## Description of the task
Set the following entries down again exactly, line by line.

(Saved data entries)
= Beginning of Section =
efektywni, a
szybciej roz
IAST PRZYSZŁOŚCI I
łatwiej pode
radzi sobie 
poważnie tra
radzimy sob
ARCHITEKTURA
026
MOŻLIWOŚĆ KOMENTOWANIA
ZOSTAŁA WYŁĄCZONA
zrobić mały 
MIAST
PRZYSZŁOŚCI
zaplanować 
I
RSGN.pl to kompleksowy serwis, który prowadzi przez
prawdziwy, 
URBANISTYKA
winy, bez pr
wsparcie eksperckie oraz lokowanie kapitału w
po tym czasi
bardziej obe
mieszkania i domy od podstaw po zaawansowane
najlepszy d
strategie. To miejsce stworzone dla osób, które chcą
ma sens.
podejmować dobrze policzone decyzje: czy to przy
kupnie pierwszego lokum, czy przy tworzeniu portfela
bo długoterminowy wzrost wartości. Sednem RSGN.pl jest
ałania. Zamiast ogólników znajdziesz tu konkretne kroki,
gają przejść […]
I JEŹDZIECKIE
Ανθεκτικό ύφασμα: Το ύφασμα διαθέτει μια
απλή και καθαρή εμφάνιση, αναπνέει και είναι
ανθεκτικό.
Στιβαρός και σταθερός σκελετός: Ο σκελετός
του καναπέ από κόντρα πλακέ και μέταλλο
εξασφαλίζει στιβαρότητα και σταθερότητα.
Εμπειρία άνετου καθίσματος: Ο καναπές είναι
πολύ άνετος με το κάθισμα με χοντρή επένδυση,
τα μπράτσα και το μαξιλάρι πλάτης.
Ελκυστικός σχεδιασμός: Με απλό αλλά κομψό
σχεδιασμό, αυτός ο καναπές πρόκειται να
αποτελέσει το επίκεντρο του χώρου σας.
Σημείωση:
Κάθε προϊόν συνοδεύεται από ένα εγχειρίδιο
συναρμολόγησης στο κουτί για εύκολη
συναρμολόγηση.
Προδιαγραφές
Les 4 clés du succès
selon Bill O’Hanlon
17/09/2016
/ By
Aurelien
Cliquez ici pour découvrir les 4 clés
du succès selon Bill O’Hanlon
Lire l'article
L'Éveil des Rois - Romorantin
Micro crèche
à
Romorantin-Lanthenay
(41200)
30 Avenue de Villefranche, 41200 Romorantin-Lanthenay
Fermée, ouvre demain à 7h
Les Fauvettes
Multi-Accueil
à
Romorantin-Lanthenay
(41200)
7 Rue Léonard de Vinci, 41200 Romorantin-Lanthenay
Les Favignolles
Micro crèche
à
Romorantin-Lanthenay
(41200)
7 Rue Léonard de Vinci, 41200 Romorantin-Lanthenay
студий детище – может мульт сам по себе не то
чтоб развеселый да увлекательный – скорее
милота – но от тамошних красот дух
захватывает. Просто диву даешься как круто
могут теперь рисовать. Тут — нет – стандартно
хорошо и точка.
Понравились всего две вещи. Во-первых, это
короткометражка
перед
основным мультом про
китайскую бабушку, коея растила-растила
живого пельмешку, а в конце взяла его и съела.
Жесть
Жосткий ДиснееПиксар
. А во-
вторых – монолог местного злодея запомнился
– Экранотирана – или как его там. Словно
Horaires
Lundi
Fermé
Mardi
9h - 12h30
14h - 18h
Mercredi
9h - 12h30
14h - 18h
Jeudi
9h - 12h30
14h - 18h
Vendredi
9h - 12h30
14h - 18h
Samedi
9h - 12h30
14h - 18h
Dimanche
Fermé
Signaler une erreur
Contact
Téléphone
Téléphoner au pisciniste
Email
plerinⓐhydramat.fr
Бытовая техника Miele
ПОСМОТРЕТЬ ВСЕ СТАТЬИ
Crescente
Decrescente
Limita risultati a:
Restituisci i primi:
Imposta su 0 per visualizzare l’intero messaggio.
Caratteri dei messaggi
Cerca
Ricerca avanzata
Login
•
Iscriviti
= End of Section =
## Answer to the exercise
efektywni, a
szybciej roz
IAST PRZYSZŁOŚCI I
łatwiej pode
radzi sobie 
poważnie tra
radzimy sob
ARCHITEKTURA
026
MOŻLIWOŚĆ KOMENTOWANIA
ZOSTAŁA WYŁĄCZONA
zrobić mały 
MIAST
PRZYSZŁOŚCI
zaplanować 
I
RSGN.pl to kompleksowy serwis, który prowadzi przez
prawdziwy, 
URBANISTYKA
winy, bez pr
wsparcie eksperckie oraz lokowanie kapitału w
po tym czasi
bardziej obe
mieszkania i domy od podstaw po zaawansowane
najlepszy d
strategie. To miejsce stworzone dla osób, które chcą
ma sens.
podejmować dobrze policzone decyzje: czy to przy
kupnie pierwszego lokum, czy przy tworzeniu portfela
bo długoterminowy wzrost wartości. Sednem RSGN.pl jest
ałania. Zamiast ogólników znajdziesz tu konkretne kroki,
gają przejść […]
I JEŹDZIECKIE
Ανθεκτικό ύφασμα: Το ύφασμα διαθέτει μια
απλή και καθαρή εμφάνιση, αναπνέει και είναι
ανθεκτικό.
Στιβαρός και σταθερός σκελετός: Ο σκελετός
του καναπέ από κόντρα πλακέ και μέταλλο
εξασφαλίζει στιβαρότητα και σταθερότητα.
Εμπειρία άνετου καθίσματος: Ο καναπές είναι
πολύ άνετος με το κάθισμα με χοντρή επένδυση,
τα μπράτσα και το μαξιλάρι πλάτης.
Ελκυστικός σχεδιασμός: Με απλό αλλά κομψό
σχεδιασμό, αυτός ο καναπές πρόκειται να
αποτελέσει το επίκεντρο του χώρου σας.
Σημείωση:
Κάθε προϊόν συνοδεύεται από ένα εγχειρίδιο
συναρμολόγησης στο κουτί για εύκολη
συναρμολόγηση.
Προδιαγραφές
Les 4 clés du succès
selon Bill O’Hanlon
17/09/2016
/ By
Aurelien
Cliquez ici pour découvrir les 4 clés
du succès selon Bill O’Hanlon
Lire l'article
L'Éveil des Rois - Romorantin
Micro crèche
à
Romorantin-Lanthenay
(41200)
30 Avenue de Villefranche, 41200 Romorantin-Lanthenay
Fermée, ouvre demain à 7h
Les Fauvettes
Multi-Accueil
à
Romorantin-Lanthenay
(41200)
7 Rue Léonard de Vinci, 41200 Romorantin-Lanthenay
Les Favignolles
Micro crèche
à
Romorantin-Lanthenay
(41200)
7 Rue Léonard de Vinci, 41200 Romorantin-Lanthenay
студий детище – может мульт сам по себе не то
чтоб развеселый да увлекательный – скорее
милота – но от тамошних красот дух
захватывает. Просто диву даешься как круто
могут теперь рисовать. Тут — нет – стандартно
хорошо и точка.
Понравились всего две вещи. Во-первых, это
короткометражка
перед
основным мультом про
китайскую бабушку, коея растила-растила
живого пельмешку, а в конце взяла его и съела.
Жесть
Жосткий ДиснееПиксар
. А во-
вторых – монолог местного злодея запомнился
– Экранотирана – или как его там. Словно
Horaires
Lundi
Fermé
Mardi
9h - 12h30
14h - 18h
Mercredi
9h - 12h30
14h - 18h
Jeudi
9h - 12h30
14h - 18h
Vendredi
9h - 12h30
14h - 18h
Samedi
9h - 12h30
14h - 18h
Dimanche
Fermé
Signaler une erreur
Contact
Téléphone
Téléphoner au pisciniste
Email
plerinⓐhydramat.fr
Бытовая техника Miele
ПОСМОТРЕТЬ ВСЕ СТАТЬИ
Crescente
Decrescente
Limita risultati a:
Restituisci i primi:
Imposta su 0 per visualizzare l’intero messaggio.
Caratteri dei messaggi
Cerca
Ricerca avanzata
Login
•
Iscriviti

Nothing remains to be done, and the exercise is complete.